#### Yapılacak İşler:
• 1. Enis Behiç hakkındaki metinde "İşte bu gelişmeler" ifadesinden "dönüm noktası olur." ifadesine kadar olan bölümü hiçbir değişiklik yapmadan yazın.
• 2. Enis Behiç hakkındaki metne göre, Enis Behiç'in 1922'de Türkiye'ye kesin dönüşü sırasında eşler arasında anlaşmazlıkların neden baş gösterdiğini bir ile üç cümle arasında açıklayın.

#### Gösterilen Metin:
:::
1919 yılının Türk milletinin tarihinde olduğu gibi Enis Behiç’in hayatında da önemi büyüktür. Zira I. Dünya Savaşı’nda Osmanlı Devleti, 1918 itibariyle yenilmiş ve akabinde topraklarının büyük bir bölümü İngiliz, Fransız, İtalyan ve Yunanlılar tarafından işgal edilmiştir. Buna karşı 1919 yılında Mustafa Kemal Paşa önderliğinde Anadolu’yu işgal eden devletlere karşı millî bir mücadele başlamıştır. Başta şair Mehmet Akif olmak üzere dönemin önde gelen şair ve yazarları bu mücadeleye büyük destek olurlar. “Ahmet Hikmet [de] savaş yıllarında Anadolu’ya geçmiş”tir (Tevetoğlu, 1985: 116).

İşte bu gelişmeler üzerine Enis Behiç de Türkiye’ye dönmek ve Anadolu’daki Milli Mücadele’nin yanında yer almak ister. Ancak Türkiye’ye dönecek parası yoktur. Fethi Tevetoğlu, bu dönüşün pek de kolay olmadığını, Macar Başvekilinin yardımları ile olduğunu şöyle anlatır:

“… Yurda dönecek parası yoktu. Enis, kararını ve üzüntülerini doğrudan doğruya çıkıp Macar Başvekiline açtı. Başvekil çok ince bir davranışla Enis’e altı tane saf-kan at hediye etti. Enis, Macar Başvekilinin makamından çıktığı zaman, kapının önünde atları satın almak isteyen kimseler kendisini bekliyorlardı. Enis’in istediği ücretle atları satın aldılar. İşte Enis, o altı atın parasıyla Anadolu’ya geçip Milli Hükümetin yanında yer aldı” (Tevetoğlu, 1985: 117). Dolayısıyla, 1919 yılı Enis Behiç’in hayatında bir dönüm noktası olur.

Bazı kaynaklarda Enis Behiç’in 1919 Kasım’ında yurda dönerken yanında Gabi’nin de olduğunu ifade etmektedir (Tevetoğlu, 1985: 50). Bazıları da Enis Behiç’in yurda dönüşünün 1922 olduğunu belirtmektedir. Melek Çolak’ın tespitlerine göre Enis Behiç, 1919-1922 yılları arasında yanında eşi Gabi de olduğu üzere bazı görevlerle, geçici olarak İstanbul’da/Anadolu’da bulunmuş; ancak 1922 yılında Türkiye’ye kesin dönüş yapmıştır. Bu sırada eşler arasında bazı anlaşmazlıklar baş gösterir. Zira, özellikle Türkçü, Turancı düşünceleri güçlü olan Enis Behiç ile Fransız kültürüyle yetişmiş olan Gabrielle’in anlaşması zorlaşır. Bencil biri olarak ifade edilen Gabi’nin yakışıklı eşi Enis’in peşine dedektif bile taktığı düşünülecek olursa aradaki güvenin ciddi anlamda zedelendiği söylenebilir. Kültürel farklılık, hayata farklı bakış, gençlik ve hayat tecrübesi eksikliği bu evliliği giderek çıkmaza sürükler. Bir süre sonra Gabi boşanma davası açar. Enis Behiç de boşanmak istemektedir. Bu sırada Gabi, iki ay on günlük hamiledir. Dava İstanbul’da Mahmut Paşa Şer’iye Mahkemesi’nde görülür. Dava sonucunda çift 14 Eylül 1922’de boşanır. Gabi, doğacak çocuğu altı yaşına gelince babasının velayetine bırakacağına dair bir belge imzalar. Böylece, Gabi ile Enis Behiç’in üç yıl süren aşkı son bulur.
:::
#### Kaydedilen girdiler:
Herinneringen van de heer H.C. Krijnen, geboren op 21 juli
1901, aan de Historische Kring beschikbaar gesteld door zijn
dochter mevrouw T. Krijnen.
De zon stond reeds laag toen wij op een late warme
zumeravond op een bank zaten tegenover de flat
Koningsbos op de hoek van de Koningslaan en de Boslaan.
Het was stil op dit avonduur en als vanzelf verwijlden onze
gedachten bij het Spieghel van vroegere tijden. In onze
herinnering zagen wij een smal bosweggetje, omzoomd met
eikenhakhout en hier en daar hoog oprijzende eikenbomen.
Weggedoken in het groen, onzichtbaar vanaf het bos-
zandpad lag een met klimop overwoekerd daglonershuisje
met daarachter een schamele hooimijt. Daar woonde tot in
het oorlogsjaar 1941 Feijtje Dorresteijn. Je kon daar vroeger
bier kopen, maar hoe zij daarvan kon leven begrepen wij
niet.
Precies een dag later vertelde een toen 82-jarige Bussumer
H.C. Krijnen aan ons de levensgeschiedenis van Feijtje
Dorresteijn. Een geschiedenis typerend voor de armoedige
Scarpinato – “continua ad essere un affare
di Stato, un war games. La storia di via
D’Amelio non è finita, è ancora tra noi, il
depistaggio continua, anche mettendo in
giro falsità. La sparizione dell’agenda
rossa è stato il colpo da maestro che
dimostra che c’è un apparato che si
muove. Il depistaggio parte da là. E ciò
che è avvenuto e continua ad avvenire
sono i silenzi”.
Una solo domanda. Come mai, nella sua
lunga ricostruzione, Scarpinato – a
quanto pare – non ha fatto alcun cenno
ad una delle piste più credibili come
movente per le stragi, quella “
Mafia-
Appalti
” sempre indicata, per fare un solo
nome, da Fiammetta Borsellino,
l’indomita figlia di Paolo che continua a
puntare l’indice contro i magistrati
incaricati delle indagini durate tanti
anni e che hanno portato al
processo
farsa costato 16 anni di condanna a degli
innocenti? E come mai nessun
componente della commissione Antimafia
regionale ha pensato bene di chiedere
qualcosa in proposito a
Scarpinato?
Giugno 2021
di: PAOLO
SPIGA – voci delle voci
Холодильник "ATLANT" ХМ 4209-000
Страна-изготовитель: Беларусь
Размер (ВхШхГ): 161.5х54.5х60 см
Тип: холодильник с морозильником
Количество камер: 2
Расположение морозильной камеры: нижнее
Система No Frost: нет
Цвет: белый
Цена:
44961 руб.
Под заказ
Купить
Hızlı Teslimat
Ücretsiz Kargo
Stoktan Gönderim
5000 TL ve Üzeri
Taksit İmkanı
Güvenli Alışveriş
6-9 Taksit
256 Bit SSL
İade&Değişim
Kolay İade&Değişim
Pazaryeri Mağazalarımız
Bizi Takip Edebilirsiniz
:::
#### Maddelere Göre Cevaplar:
• 1.
İşte bu gelişmeler üzerine Enis Behiç de Türkiye’ye dönmek ve Anadolu’daki Milli Mücadele’nin yanında yer almak ister. Ancak Türkiye’ye dönecek parası yoktur. Fethi Tevetoğlu, bu dönüşün pek de kolay olmadığını, Macar Başvekilinin yardımları ile olduğunu şöyle anlatır:

“… Yurda dönecek parası yoktu. Enis, kararını ve üzüntülerini doğrudan doğruya çıkıp Macar Başvekiline açtı. Başvekil çok ince bir davranışla Enis’e altı tane saf-kan at hediye etti. Enis, Macar Başvekilinin makamından çıktığı zaman, kapının önünde atları satın almak isteyen kimseler kendisini bekliyorlardı. Enis’in istediği ücretle atları satın aldılar. İşte Enis, o altı atın parasıyla Anadolu’ya geçip Milli Hükümetin yanında yer aldı” (Tevetoğlu, 1985: 117). Dolayısıyla, 1919 yılı Enis Behiç’in hayatında bir dönüm noktası olur.

• 2. Türkçü ve Turancı düşünceleri güçlü olan Enis Behiç ile Fransız kültürüyle yetişmiş olan Gabrielle'in anlaşması zorlaşmıştı.